── Given information ──
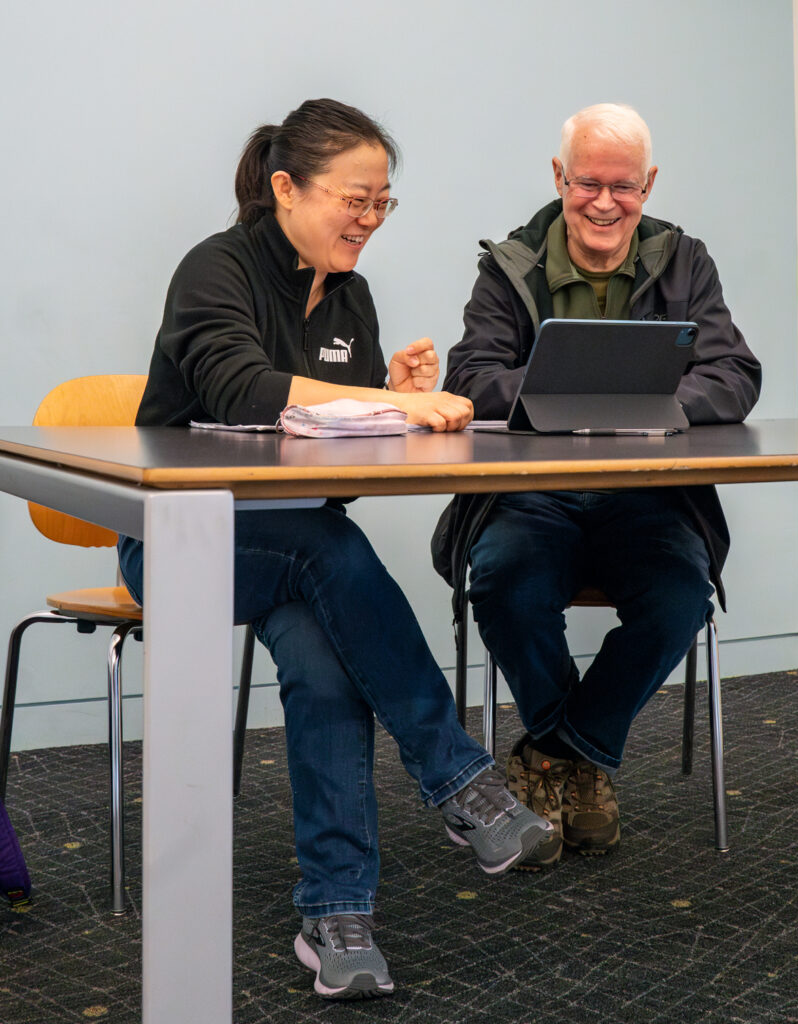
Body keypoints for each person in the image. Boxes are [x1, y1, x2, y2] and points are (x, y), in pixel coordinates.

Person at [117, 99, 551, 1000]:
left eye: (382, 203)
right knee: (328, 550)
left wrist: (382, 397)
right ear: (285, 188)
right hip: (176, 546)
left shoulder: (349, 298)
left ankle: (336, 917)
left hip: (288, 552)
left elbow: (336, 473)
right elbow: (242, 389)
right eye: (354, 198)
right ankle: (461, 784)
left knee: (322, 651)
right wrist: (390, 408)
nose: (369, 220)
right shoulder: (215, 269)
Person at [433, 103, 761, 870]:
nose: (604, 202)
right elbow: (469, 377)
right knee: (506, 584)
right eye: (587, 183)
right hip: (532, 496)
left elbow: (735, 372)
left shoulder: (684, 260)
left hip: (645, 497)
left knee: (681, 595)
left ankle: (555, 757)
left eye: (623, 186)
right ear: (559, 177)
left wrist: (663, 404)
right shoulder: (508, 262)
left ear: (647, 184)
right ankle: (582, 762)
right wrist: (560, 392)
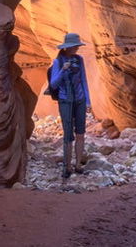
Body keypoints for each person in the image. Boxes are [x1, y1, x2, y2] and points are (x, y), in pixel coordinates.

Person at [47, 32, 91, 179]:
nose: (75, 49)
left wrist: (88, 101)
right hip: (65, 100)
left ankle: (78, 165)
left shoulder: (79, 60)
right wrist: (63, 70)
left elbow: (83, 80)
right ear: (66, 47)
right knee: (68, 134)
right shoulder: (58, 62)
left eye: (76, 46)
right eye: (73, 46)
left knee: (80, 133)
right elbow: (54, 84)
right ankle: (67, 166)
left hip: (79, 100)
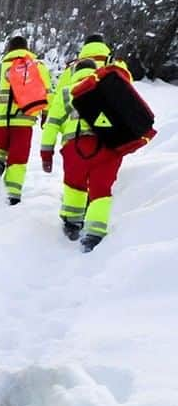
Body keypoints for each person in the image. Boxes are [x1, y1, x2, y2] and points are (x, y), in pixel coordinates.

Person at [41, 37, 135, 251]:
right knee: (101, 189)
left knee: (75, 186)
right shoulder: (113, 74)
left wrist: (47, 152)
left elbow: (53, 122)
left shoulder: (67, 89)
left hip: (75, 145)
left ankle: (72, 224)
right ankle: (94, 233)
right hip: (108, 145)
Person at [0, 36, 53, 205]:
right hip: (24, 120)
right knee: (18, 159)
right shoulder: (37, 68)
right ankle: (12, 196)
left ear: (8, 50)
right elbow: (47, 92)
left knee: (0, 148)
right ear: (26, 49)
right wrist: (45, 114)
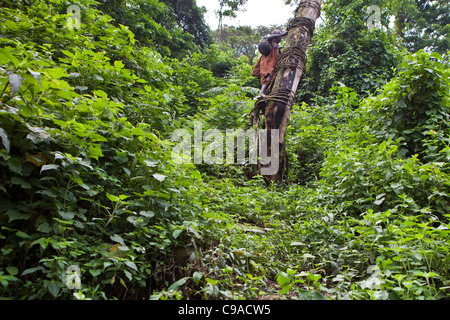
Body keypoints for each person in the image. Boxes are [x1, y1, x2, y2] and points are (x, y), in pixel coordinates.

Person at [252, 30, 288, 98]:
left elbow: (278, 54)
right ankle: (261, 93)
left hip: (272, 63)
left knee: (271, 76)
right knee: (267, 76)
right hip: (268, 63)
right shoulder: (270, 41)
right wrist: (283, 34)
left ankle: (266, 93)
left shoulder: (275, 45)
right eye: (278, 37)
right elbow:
───
* **What needs to be done**
Whenever "knee" occurs in a line above, copy that line.

* **Answer to this task**
right knee: (328, 550)
left knee: (322, 651)
right knee: (506, 584)
left knee: (681, 595)
right knee: (68, 134)
left knee: (80, 133)
right knee: (101, 189)
left knee: (75, 186)
right knee: (18, 159)
left knee: (0, 148)
left knee: (271, 76)
right knee: (267, 76)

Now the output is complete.